# Red-Eyed Crocodile Skink



## Kevmaster06 (Mar 16, 2008)

I have never kept any kind of reptile, though this skink entriged me. Forgive me with my tarantula-logic. Can these be kept together, like as a tarantula person would call it, a commual setup?

I looked here on the boards to see if anyone was selling them for a reasonable price but not a single person was even selling them, and unless i was looking in the wrong section, that really sucks!

These things are so awesome! could somebody show me pictures of thier habitats. And i would really like to see one swimming. I saw someone else post that they wanted to see that too, but no one replied.


----------



## BadBikaDamo (Mar 16, 2008)

I've got a couple of these and they are fantastic, when you get to see them as they are very shy. I keep them in a dark tank with plenty of fake plants for cover and loads of hides. They have a big pool which they use all the time and some branches they seldom use. The guys who bred mine say they don't do so well in real hot vivs so I got a thermostat for mine, heat mat on 1/2 the back of the viv and a ceramic basking lamp. They love wax worms, but can get fat on these, crickets and spinach leaves. I've got a water fall leading to the pool which they love to climb on and I keep the tank slightly humid. They are great pets but can be quite tricky to care for, as I seldom get to see them so problems can be hard to spot quickly (though so far I haven't had any problems). They are remarkably good at playing dead, even if you pick them up (check their chest for movement from breathing) and their eyes can appear dried out whilst sleeping, very unsettling sometimes, especially if they haven't moved in a while. As with anything, I would recomend reading up on them first, but they are worth it.

Good luck

Damo (UK)


----------



## Kevmaster06 (Mar 17, 2008)

thanks, i wish i could get a few, but it is 75$ at the only place i could find so i can not do bulk orders like i want to...


----------



## RhettusMaximus (Mar 17, 2008)

*skinks*

Whats the UV situation with these animals? Are they nacturnal? I know that spinach is high in oxalates and can inhibit calcium absorbtion. What kind of calcium regimen do you have them on?


----------



## BadBikaDamo (Mar 17, 2008)

A very good point about the spinach. This should be fed as a treat due to the oxalates binding the calcium (spinach is rich in calcium) leading to about 5% digestion (as far as I remember?). I did have a UVB light but the Tribies never came out while it was on so it was pretty pointless. I dust the crickets they eat with a vitamin supliment (inc vit D3) about every 5 days, but a combination of Excess vit D and oxalates can lead to calcium stones and kidney problems. So a varied diet is the key. Mine do eat other leaves but spinach is their favourite, but a balanced diet is esential.

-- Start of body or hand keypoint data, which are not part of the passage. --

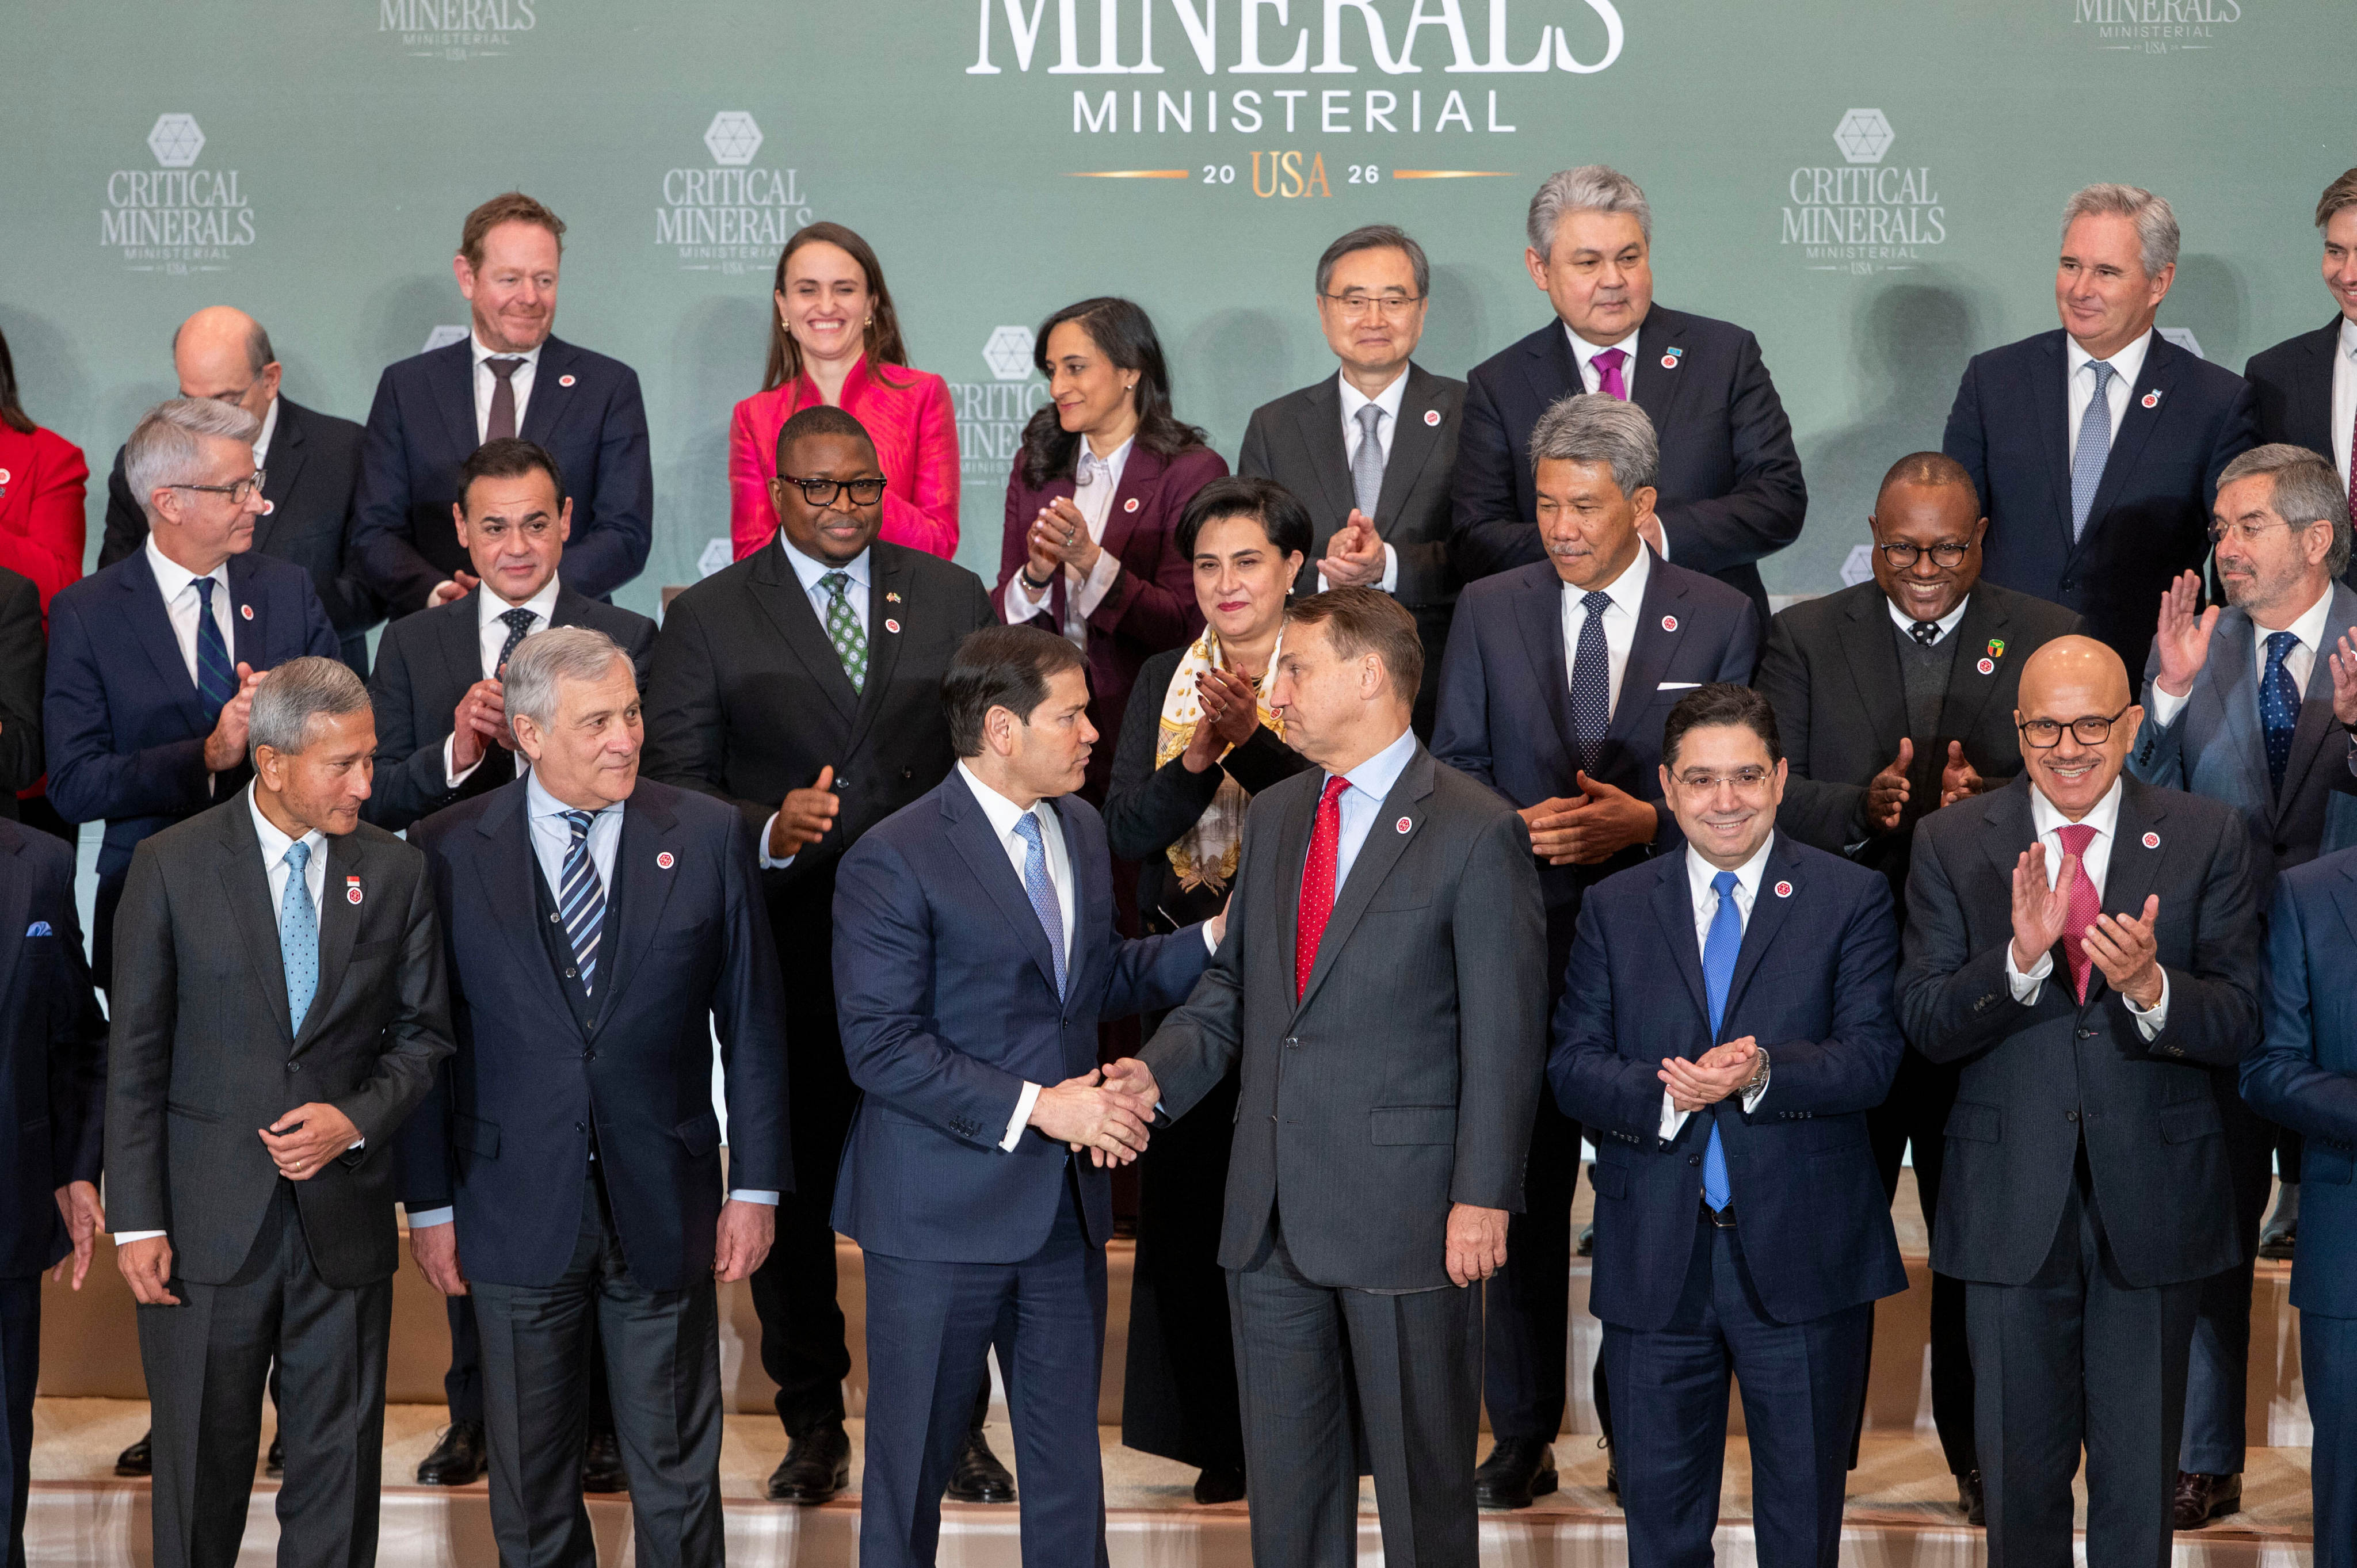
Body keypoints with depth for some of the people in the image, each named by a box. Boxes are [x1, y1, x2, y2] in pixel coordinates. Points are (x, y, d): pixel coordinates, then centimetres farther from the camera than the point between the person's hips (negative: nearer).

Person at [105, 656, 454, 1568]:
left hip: (346, 1219, 2)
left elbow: (422, 1031, 8)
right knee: (200, 1467, 8)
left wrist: (356, 1117, -11)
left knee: (339, 1467, 8)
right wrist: (137, 1219, -7)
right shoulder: (173, 866, -4)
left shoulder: (394, 872, 2)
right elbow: (135, 1055, -3)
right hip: (209, 1220, -2)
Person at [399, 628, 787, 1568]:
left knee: (677, 1473, 9)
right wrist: (428, 1205, -1)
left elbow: (752, 1024, 2)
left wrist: (755, 1186, 0)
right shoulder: (449, 851, -3)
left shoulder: (708, 838, -1)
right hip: (517, 1204, 0)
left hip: (665, 1206, 0)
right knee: (530, 1485, 12)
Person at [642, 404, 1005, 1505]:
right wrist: (769, 831, -17)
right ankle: (812, 1426, 21)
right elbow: (674, 785, 0)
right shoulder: (707, 618, 3)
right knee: (794, 1198, 7)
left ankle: (954, 1425, 17)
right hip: (787, 952, -1)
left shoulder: (954, 598, 9)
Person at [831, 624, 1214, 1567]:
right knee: (913, 1455, 7)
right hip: (944, 1208, -7)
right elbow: (882, 1047, -18)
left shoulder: (1080, 828, 9)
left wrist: (1219, 938, 3)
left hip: (1066, 1201, 7)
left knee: (1068, 1452, 14)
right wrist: (1035, 1106, -22)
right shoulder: (893, 861, -15)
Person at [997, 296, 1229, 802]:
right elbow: (1001, 615, 8)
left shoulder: (1193, 471, -4)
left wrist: (1090, 561, -22)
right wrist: (1035, 576, -12)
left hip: (1139, 726, -3)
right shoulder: (1036, 467, 11)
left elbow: (1182, 625, -12)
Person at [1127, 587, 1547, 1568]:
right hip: (1272, 1213, 6)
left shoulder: (1475, 833, -8)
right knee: (1284, 1479, 13)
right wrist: (1160, 1072, -2)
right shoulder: (1274, 816, 12)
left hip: (1405, 1211, -6)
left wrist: (1485, 1196, -14)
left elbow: (1505, 1036, -10)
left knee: (1422, 1484, 5)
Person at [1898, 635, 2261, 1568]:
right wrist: (2020, 958, -26)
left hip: (2153, 1200, 0)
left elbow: (2236, 1026, -7)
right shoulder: (1952, 844, -1)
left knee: (2140, 1477, 11)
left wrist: (2150, 986, -27)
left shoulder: (2208, 841, -2)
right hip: (2012, 1202, 0)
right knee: (2019, 1472, 13)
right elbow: (1924, 1026, -9)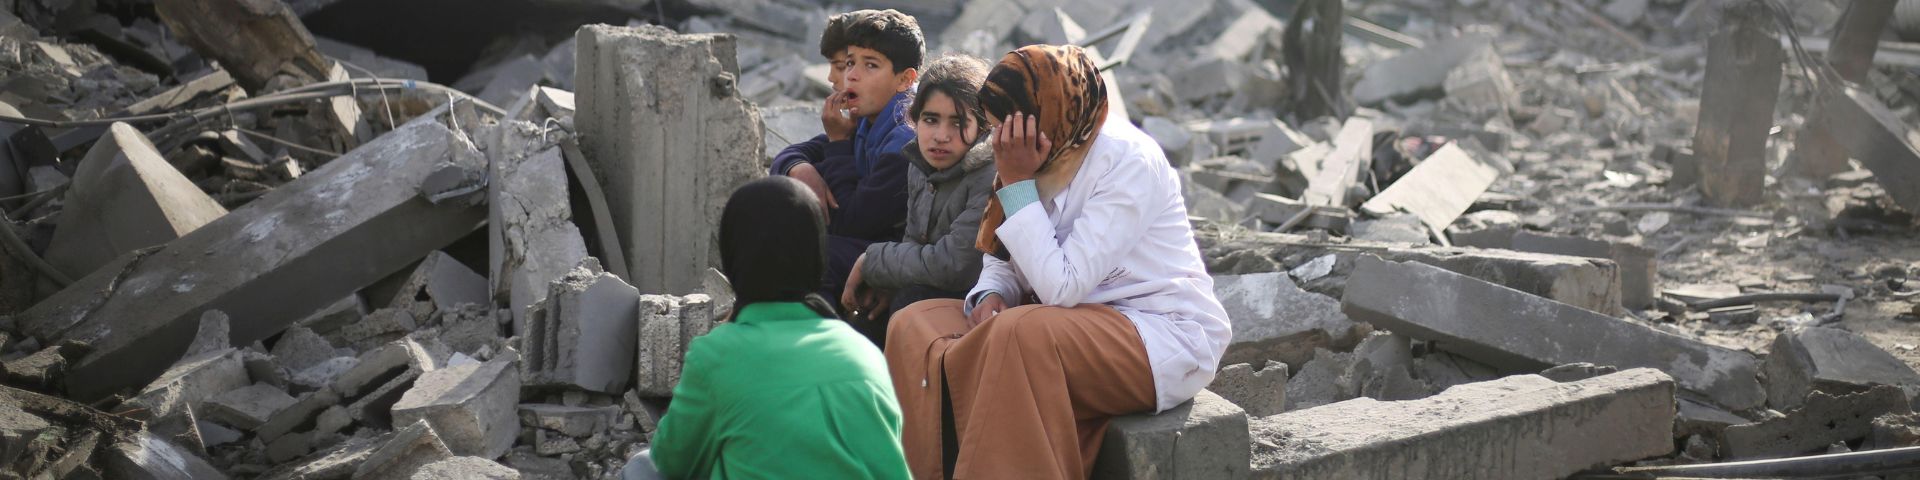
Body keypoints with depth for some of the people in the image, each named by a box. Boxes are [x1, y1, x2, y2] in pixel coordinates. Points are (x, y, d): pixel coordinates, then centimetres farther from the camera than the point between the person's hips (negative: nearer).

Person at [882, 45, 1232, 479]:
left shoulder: (1128, 161, -18)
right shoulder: (1043, 161, 2)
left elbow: (1061, 287, -25)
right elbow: (1003, 265, 12)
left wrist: (1016, 183, -22)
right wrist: (989, 296, -12)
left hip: (1165, 334, -8)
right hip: (1083, 322, 8)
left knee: (1020, 333, -36)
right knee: (913, 323, -6)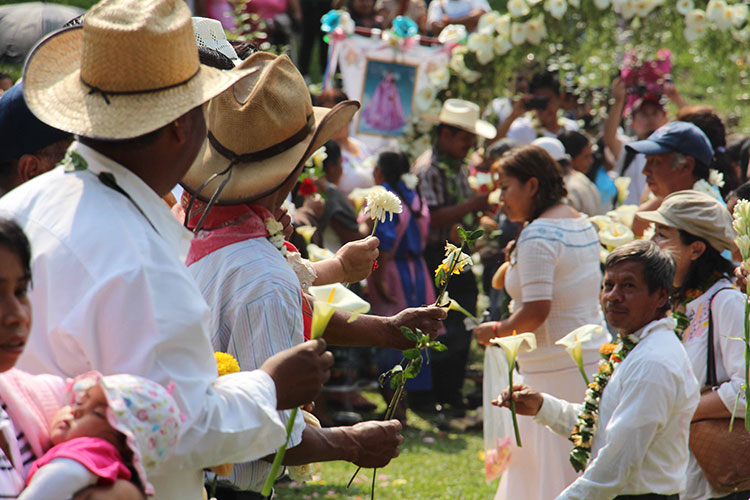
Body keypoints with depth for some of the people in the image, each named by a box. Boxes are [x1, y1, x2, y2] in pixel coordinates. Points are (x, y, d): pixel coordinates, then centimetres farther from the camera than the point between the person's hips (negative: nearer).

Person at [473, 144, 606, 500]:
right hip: (592, 359, 10)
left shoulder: (538, 235, -17)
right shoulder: (582, 224, 12)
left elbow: (536, 310, -24)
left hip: (556, 370, -10)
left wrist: (496, 331, -9)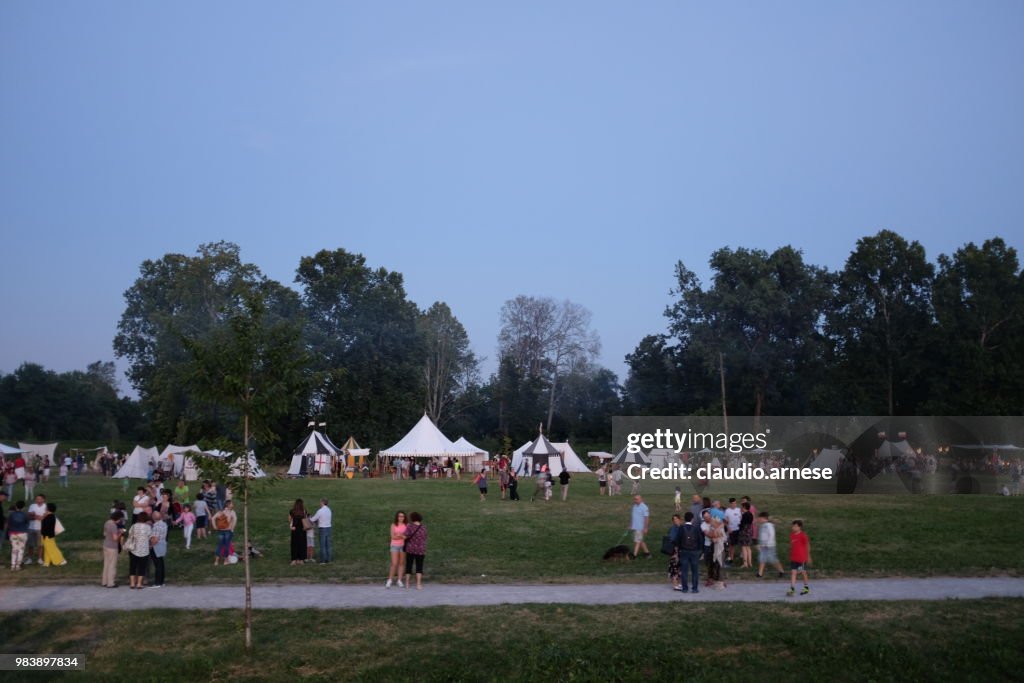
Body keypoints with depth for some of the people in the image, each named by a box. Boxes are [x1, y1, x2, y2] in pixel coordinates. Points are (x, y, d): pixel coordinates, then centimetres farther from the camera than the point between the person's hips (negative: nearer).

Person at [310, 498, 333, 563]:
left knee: (322, 545, -2)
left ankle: (323, 560, 0)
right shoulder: (329, 510, 8)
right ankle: (328, 559, 13)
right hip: (328, 528, 7)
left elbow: (313, 520, -6)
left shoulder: (320, 511, -14)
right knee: (328, 545, 11)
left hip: (322, 528, -7)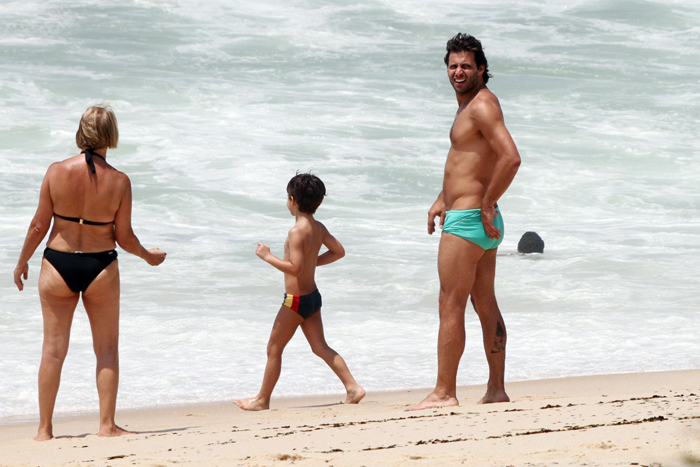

Thanks for pointing this out. 

Damo


----------



## Jmugleston (Mar 21, 2008)

They are a secretive species that doesn't bask in the open all that often. The articles I've come across mention that the keepers didn't use UV on them. Heating a portion of the tank with heat tape/rope should work fine for you.


----------



## Lucara (Mar 21, 2008)

I accidently made another thread so I might as well just post my question here. How are they about handling? How difficult are they to care for? Are they as difficult as iguanas?


----------